Influenced by such laboratory results, Moore and Saffer (2001) discussed how the transformation of mudstones with initial contents of 30%-50% smectite might lead to changes in frictional properties downdip, but they also pointed out that incoming sediment along the Muroto Transect does not contain enough smectite to create such a scenario by itself. They cited, instead, contributions imparted on frictional properties and effective stress by increases in fluid pressure, hydrocarbon maturation, opal-A to opal-CT transformation, pressure solution, and cementation by zeolites, calcite, phyllosilicates, and silica, all of which occur over the temperature range of 100°-150°C. The logic of Moore and Saffer (2001) certainly holds for strata at Sites 808 and 1174. On the other hand, along the Ashizuri Transect (Site 1177), mudstones in the lower Shikoku Basin turbidite facies and volcaniclastic-rich facies are enriched by much higher percentages of smectite (Fig. F7). The geotechnical response to smectite-illite diagenesis is probably greater landward of the deformation front in the Ashizuri region.

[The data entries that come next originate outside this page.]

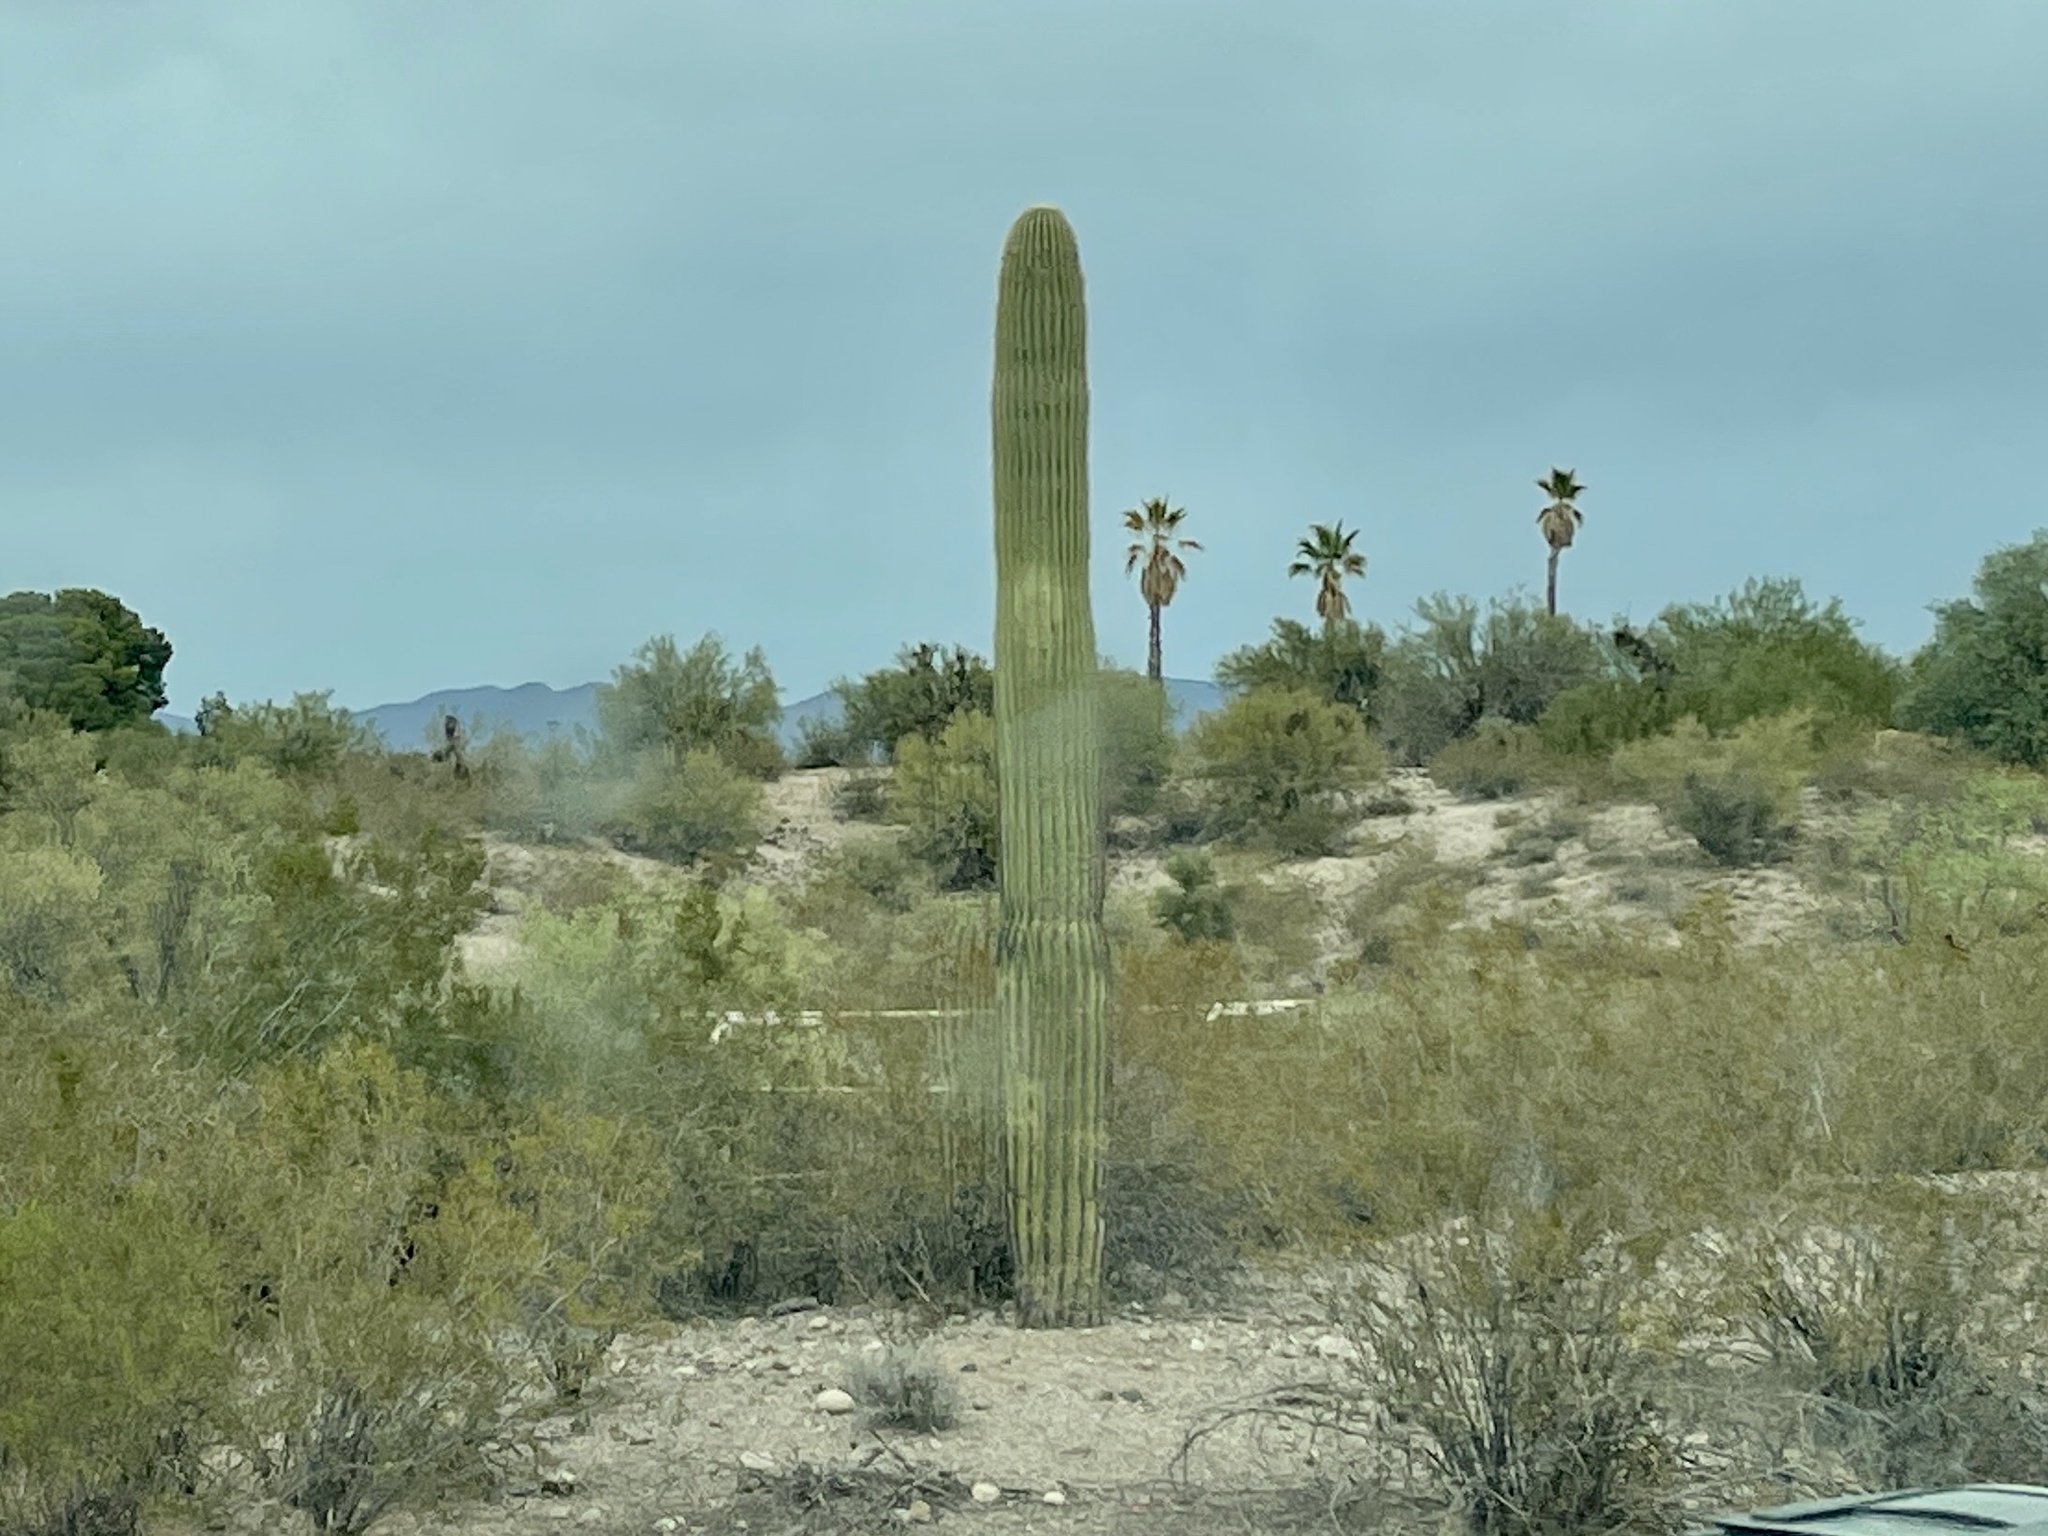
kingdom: Plantae
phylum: Tracheophyta
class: Magnoliopsida
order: Caryophyllales
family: Cactaceae
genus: Carnegiea
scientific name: Carnegiea gigantea
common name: Saguaro
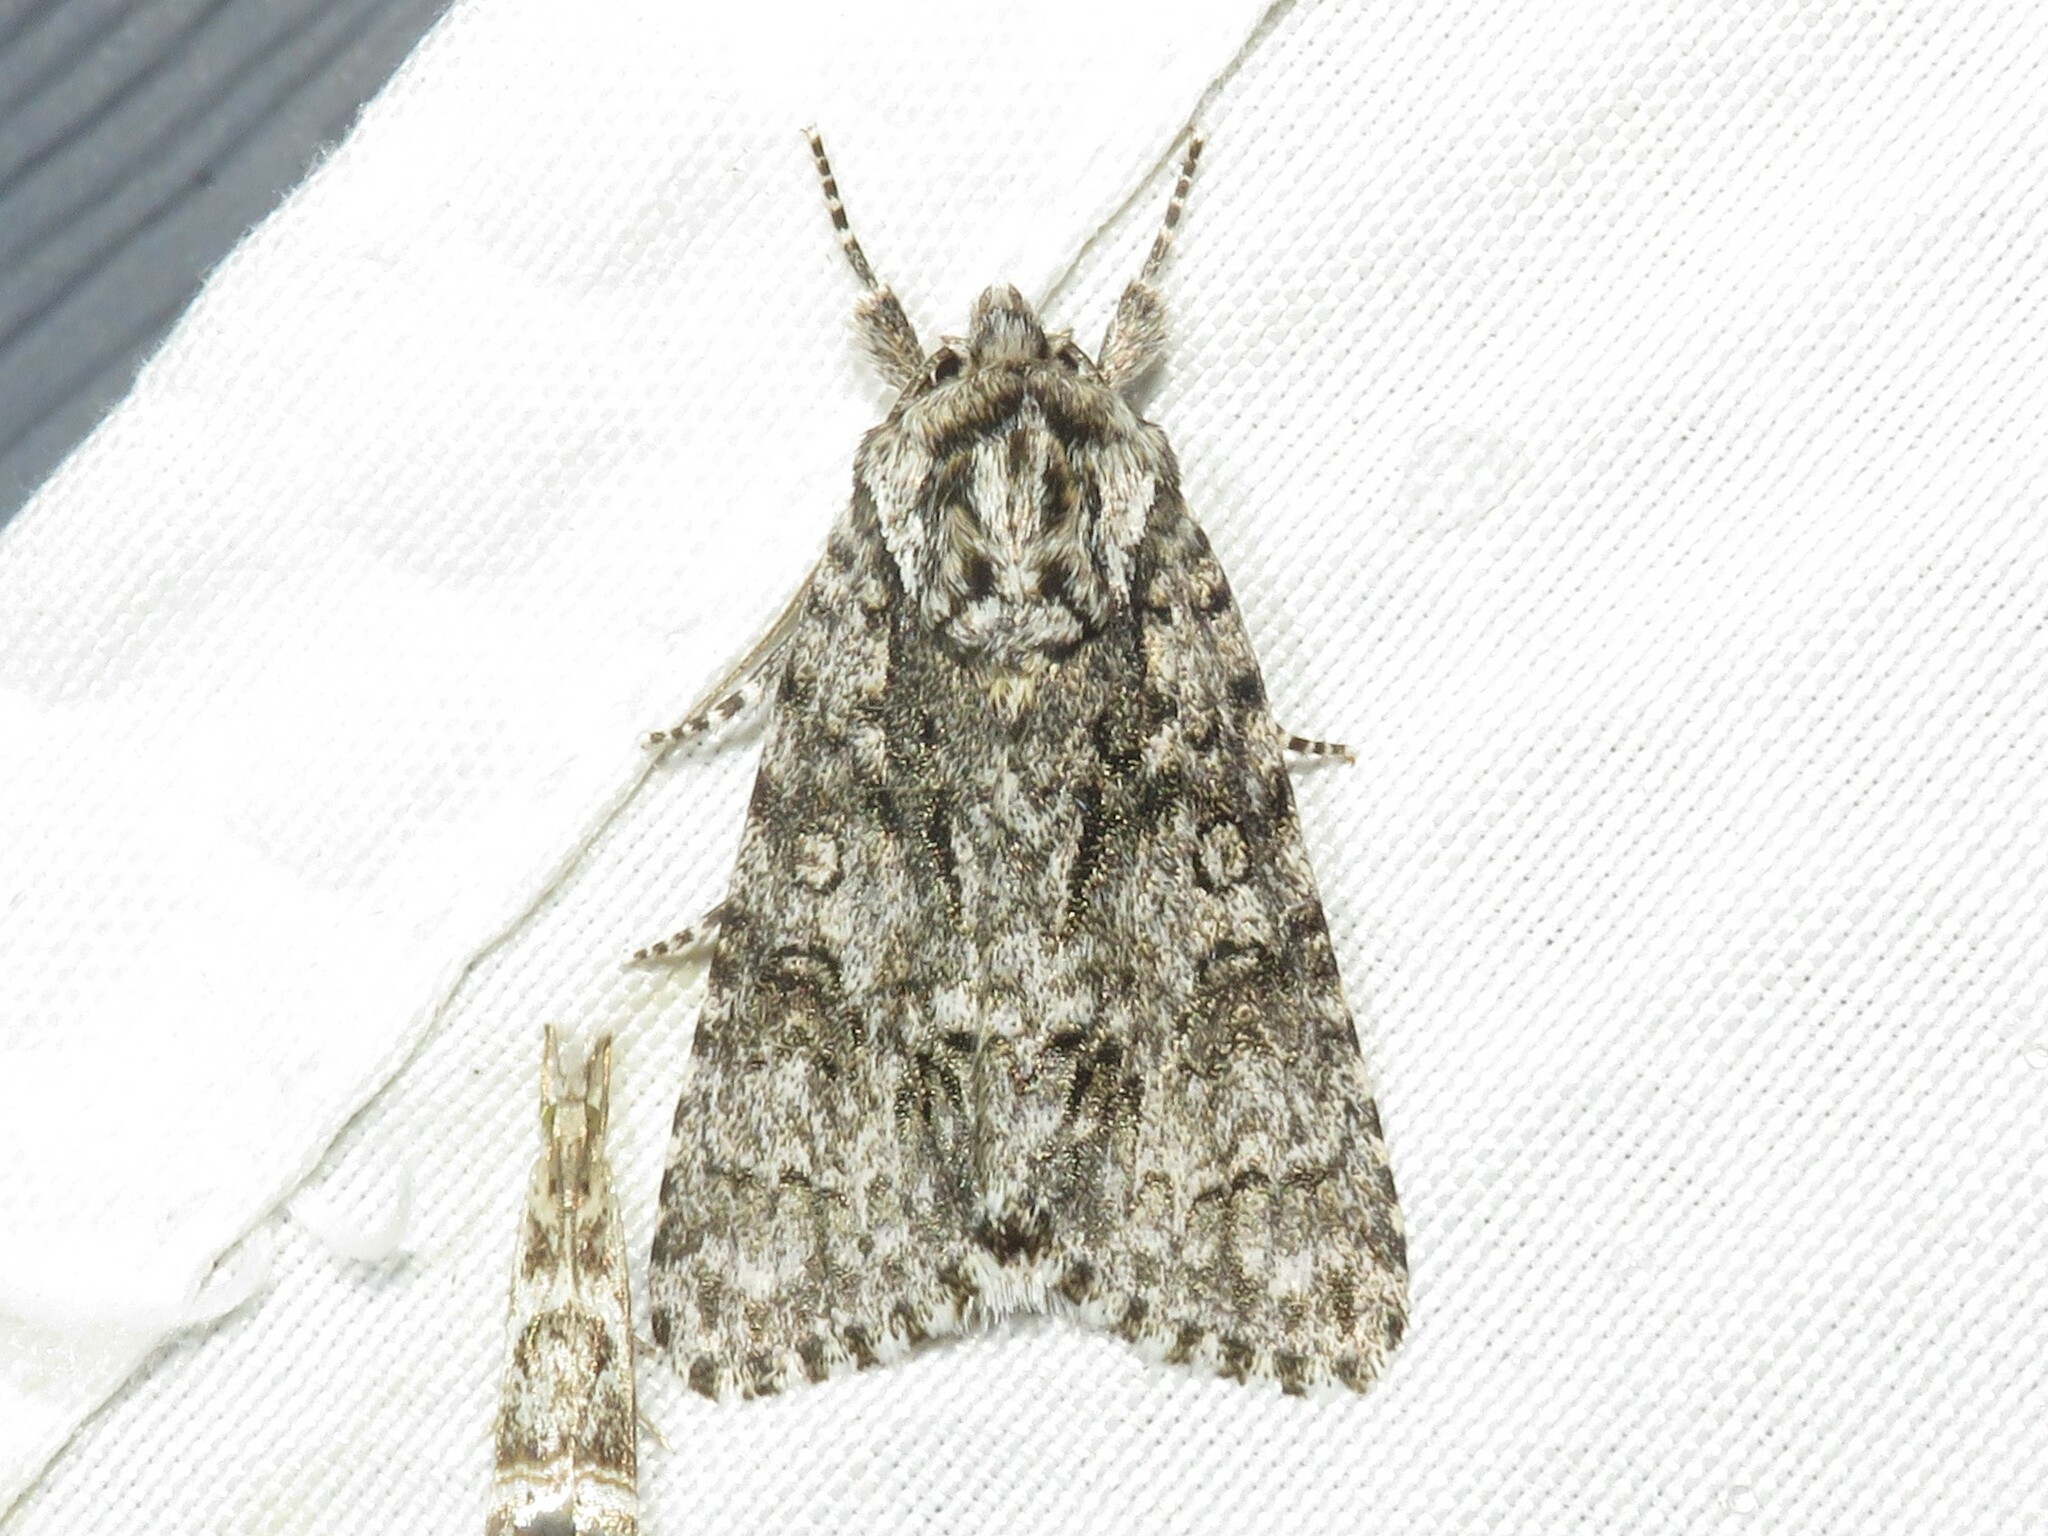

Other geotechnical properties are affected by relatively small amounts of smectite. Robinson and Allam (1998) found that the coefficient of consolidation for montmorillonite decreases with increasing consolidation pressure, whereas other clays show increases in the coefficient with increasing pressure. The coefficient of consolidation also decreases as the proportion of smectite increases (Abeele, 1986). Adding as little as 5% smectite to silty sand increases compressibility, decreases shear strength, and increases secondary compression (Santucci de Magistris et al., 1998). Permeability is likewise affected by small amounts of smectite. In one study, hydraulic conductivity in a mixture of 6% smectite plus sandy silts was nearly equal to that of pure bentonite (Abeele, 1986). Freed and Peacor (1989a) showed that illite packets growing in the smectite matrix in I/S clays reduce the local permeability. In addition, the release of interlayer water during the smectite-illite transition can contribute to excess pore fluid pressures (Bruce, 1984; Colten-Bradley, 1987). Thus, even along corridors where the initial smectite content is not plentiful enough (i.e., <30 wt%) to change the rock's frictional coefficient during illite-smectite diagenesis, expandable clay affects compressibility, fluid migration, and effective stress along the Nankai-Shikoku subduction zone.